Michèle Duvivier-Pierre Louis a reçu le titre de chevalier de la Légion d’honneur devant des invités triés sur le volet, dont le Président de l’École Normale Supérieure, Berard Senatus, le Recteur, Jack Lumac, Magali Comeau-Denis, Maris Pernet, Danielle Magloire, Yanick Lahens lors d’un cocktail à la résidence de l’Ambassadeur de France en Haïti, le lundi 13 mars. L’ambassadeur de France en Haïti a reçu l’insigne de la Légion d’honneur, élevé au rang de Chevalier, des mains du diplomate français Fabrice Mauriès, lors d’un cocktail à la résidence officielle.
Soulignant que la situation difficile dans laquelle se trouvait le pays ne lui permettait pas de trouver une ouverture pour son discours, l’Ambassadeur Mauriès a indiqué qu’il avait finalement choisi de commencer sur une note optimiste et de mettre l’accent sur les espoirs qui composent son riche parcours avec l’intervention de Madame Duvivier Pierre-Louis, Présidente de FOKAL, au colloque » Haïti : littérature et civilisation » au Collège de France à Paris.
« Les grandes étapes de votre riche parcours personnel et professionnel illustrent cette double dimension d’actrice du changement politique qui a assumé cette responsabilité sous la houlette de l’Etat, mais aussi de militante lucide et généreuse de la société civile qui n’a cessé d’agir et de rappeler qu’Haïti reste un pays de progrès et non de régression dans les domaines politique, culturel et humanitaire », a déclaré l’Ambassadeur de France, avant d’évoquer son parcours académique et professionnel ainsi que son engagement dans la lutte contre la pauvreté et l’exclusion sociale. son parcours académique et professionnel ainsi que son expérience politique.

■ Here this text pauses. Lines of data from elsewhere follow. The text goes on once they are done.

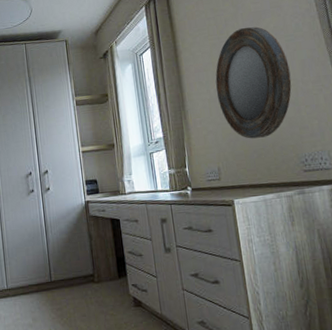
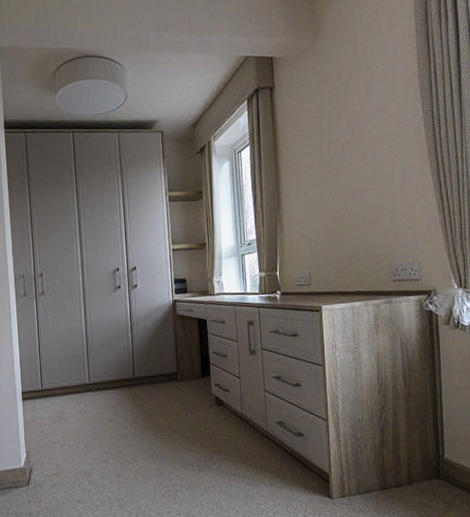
home mirror: present [215,26,292,139] -> none [313,129,390,246]

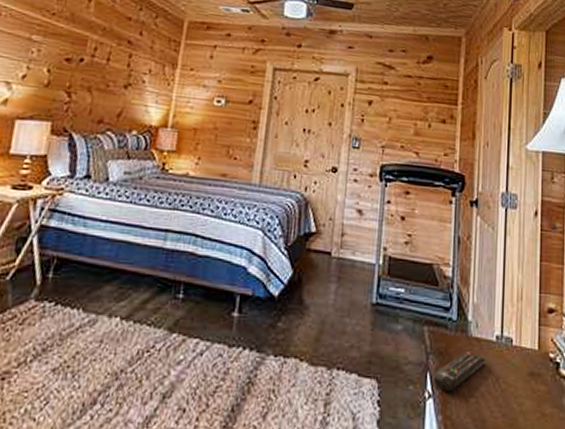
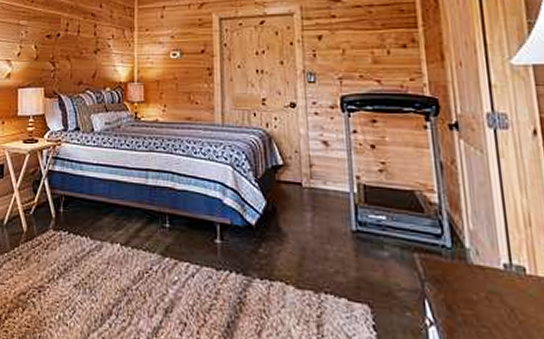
remote control: present [433,350,486,392] -> none [433,278,495,321]

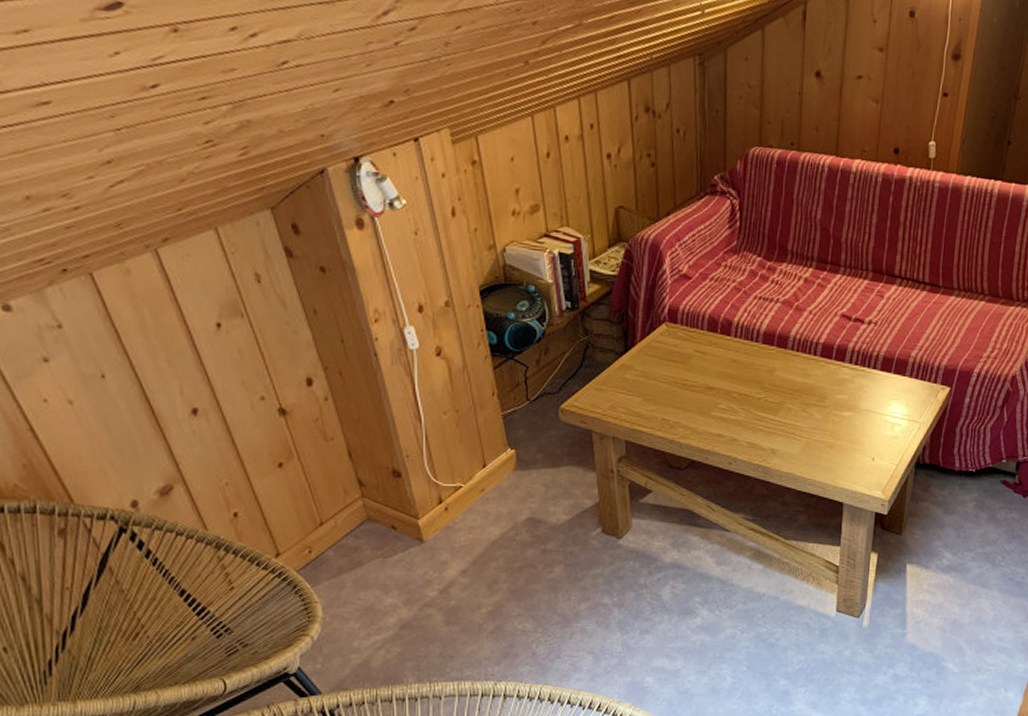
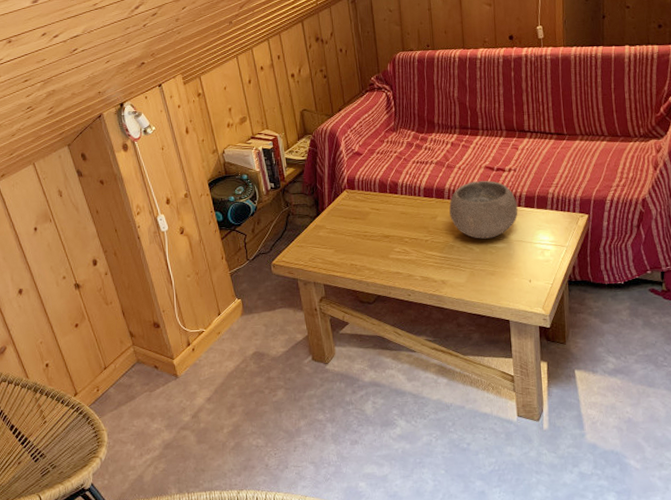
bowl: none [791,331,873,404] -> present [449,180,518,239]

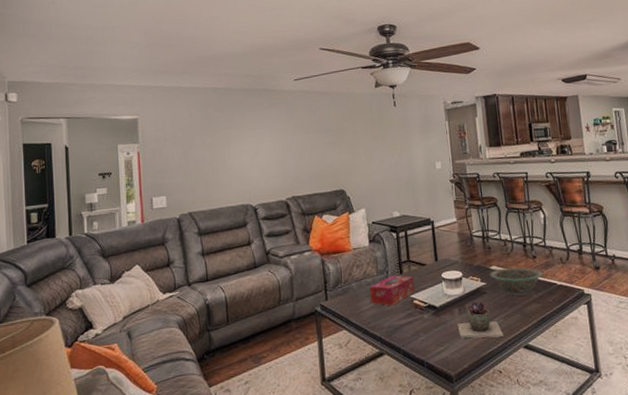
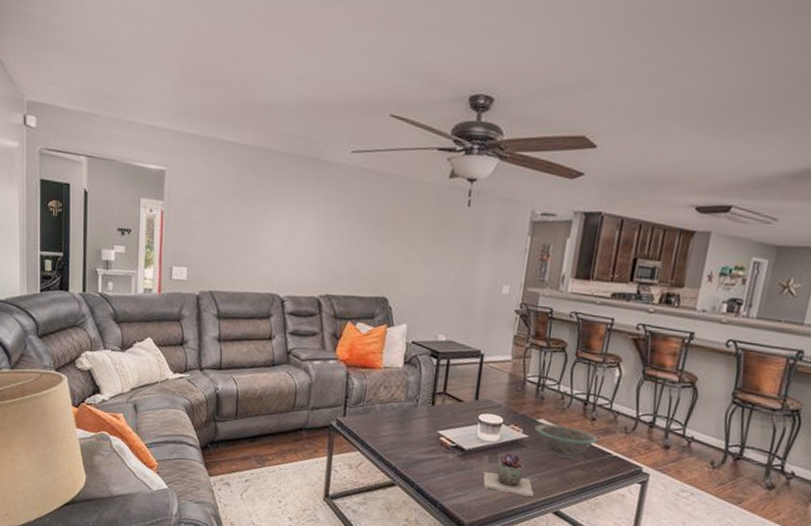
tissue box: present [369,275,415,306] -> none [392,405,446,438]

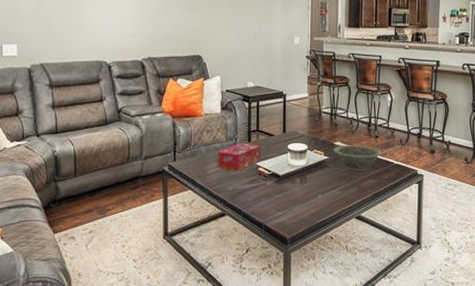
tissue box: none [392,405,446,438] -> present [217,143,261,171]
succulent plant: present [483,452,534,496] -> none [298,173,338,207]

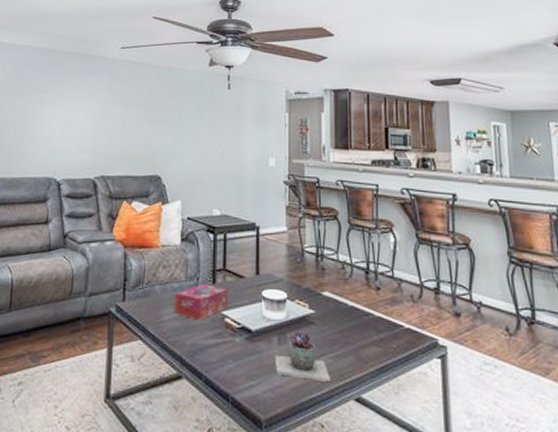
succulent plant: none [298,173,338,207] -> present [275,331,330,381]
decorative bowl: present [332,145,383,171] -> none [320,296,388,334]

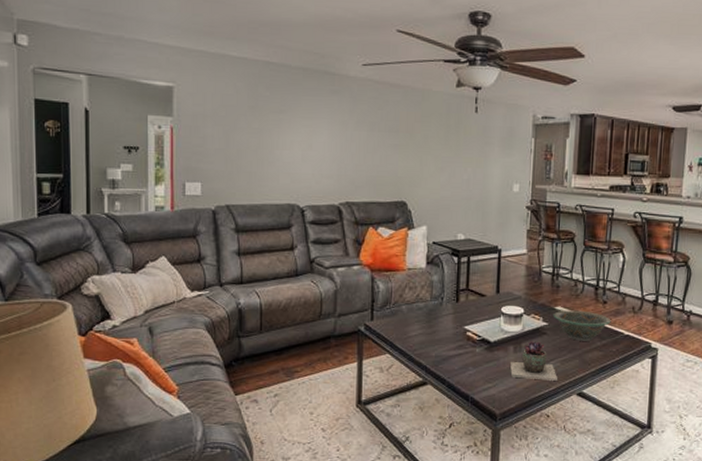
tissue box: present [174,284,228,321] -> none [420,303,470,335]
decorative bowl: none [320,296,388,334] -> present [553,310,611,341]

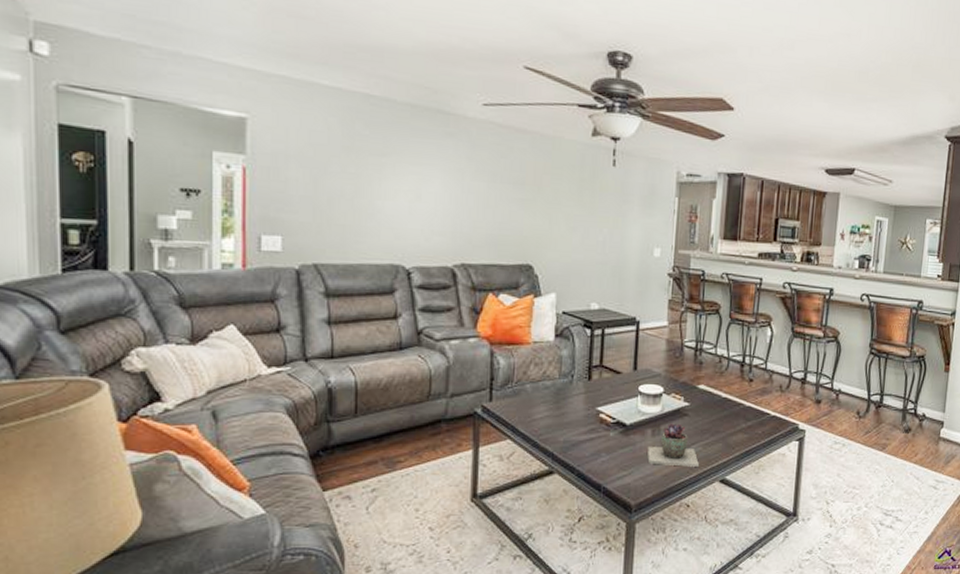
decorative bowl: present [553,310,611,341] -> none [695,389,758,423]

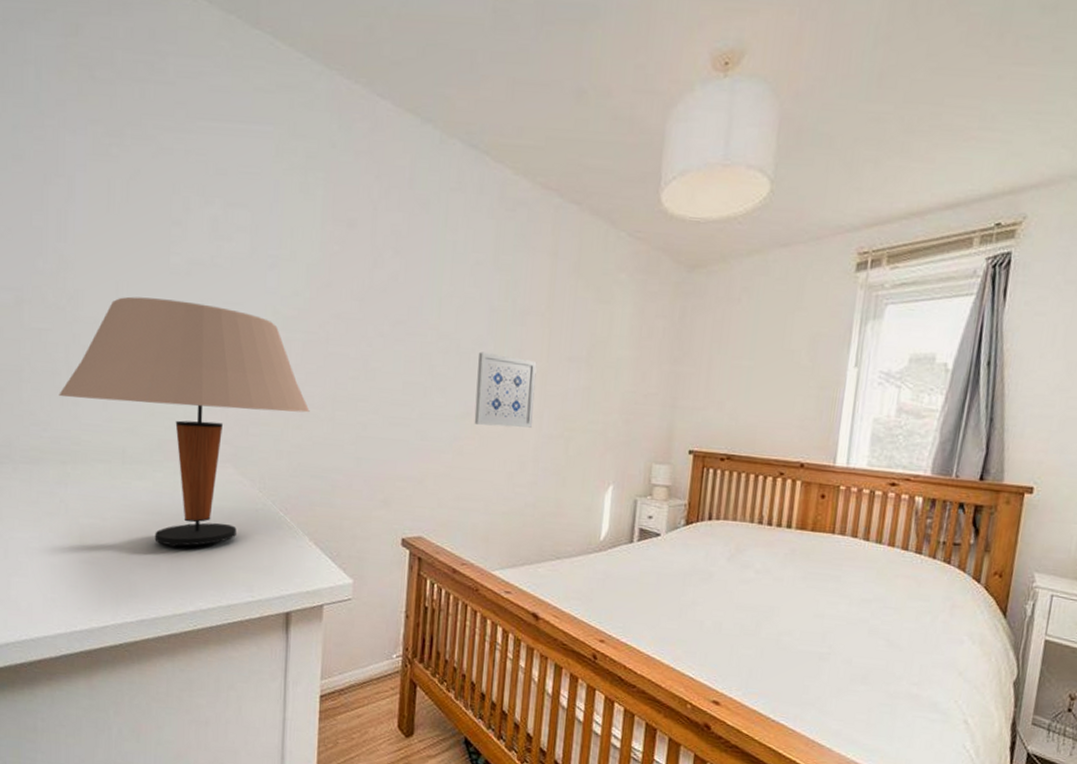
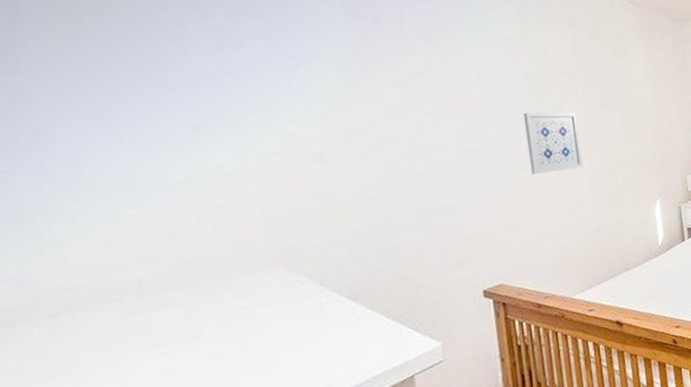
table lamp: present [59,296,310,548] -> none [33,114,364,370]

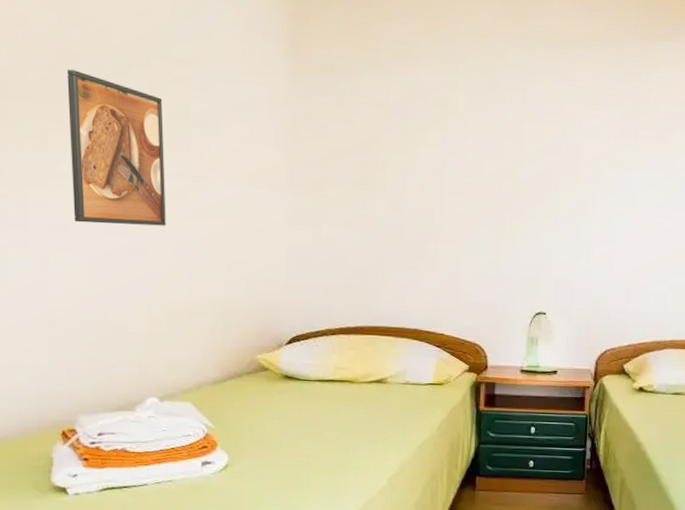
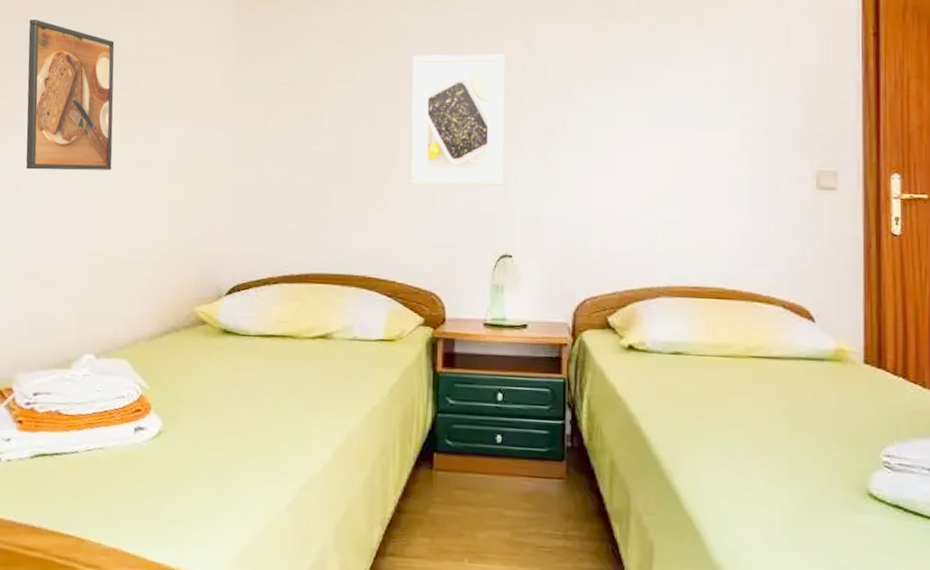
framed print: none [458,131,544,252] -> present [411,54,505,186]

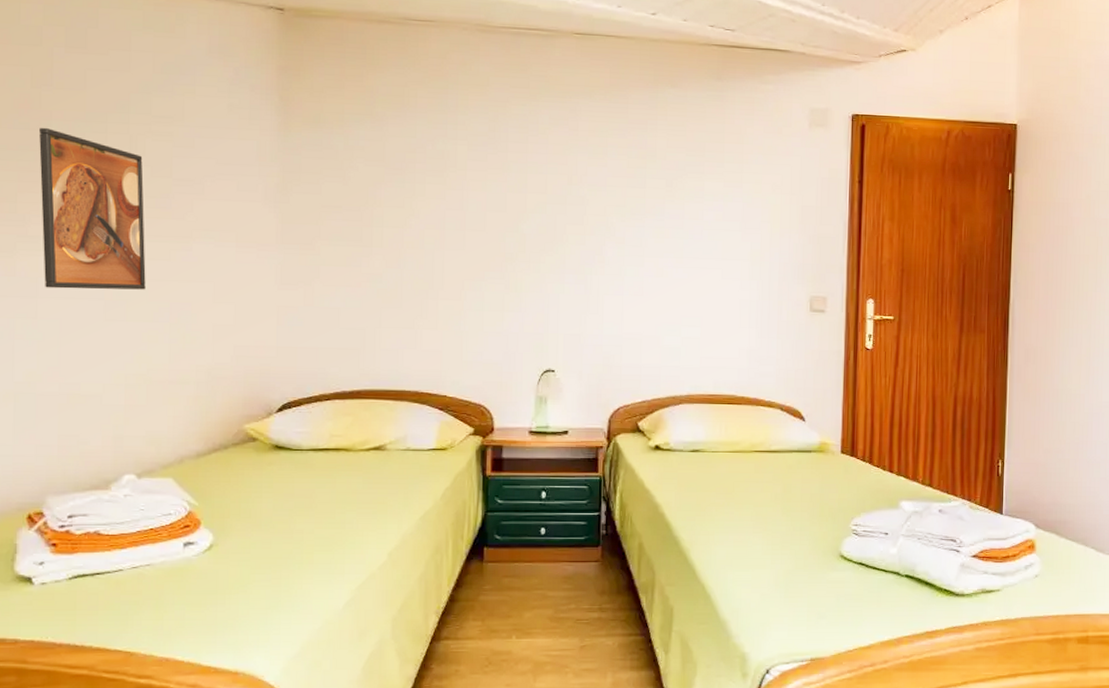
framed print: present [411,54,505,186] -> none [460,183,549,307]

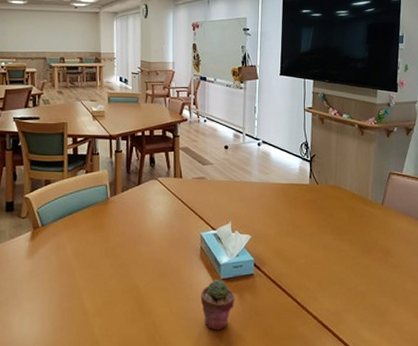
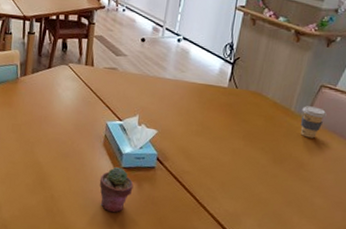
coffee cup: none [378,193,400,224] -> present [300,106,327,139]

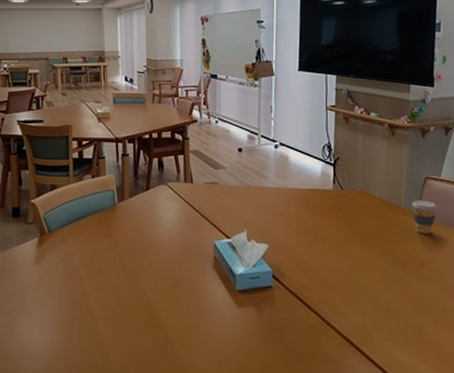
potted succulent: present [99,167,134,213] -> none [214,290,252,345]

Avant de lui remettre la Légion d’honneur, Fabrice Mauriès a rappelé qu’elle avait reçu de nombreuses distinctions pour sa vie au service des autres, notamment en tant que professeure à l’Université de Quisqueya lors des campagnes d’alphabétisation des années 1980, et en particulier à la tête de FOKAL, qui a été honorée par la Bibliothèque du Congrès en 2008.
Titulaire de deux doctorats honorifiques, l’auteur a également reçu le prix de la Fondation YoKo Tada pour les droits de l’homme et est membre de la Haute Commission de médiation des Nations unies sur recommandation d’António Guterres.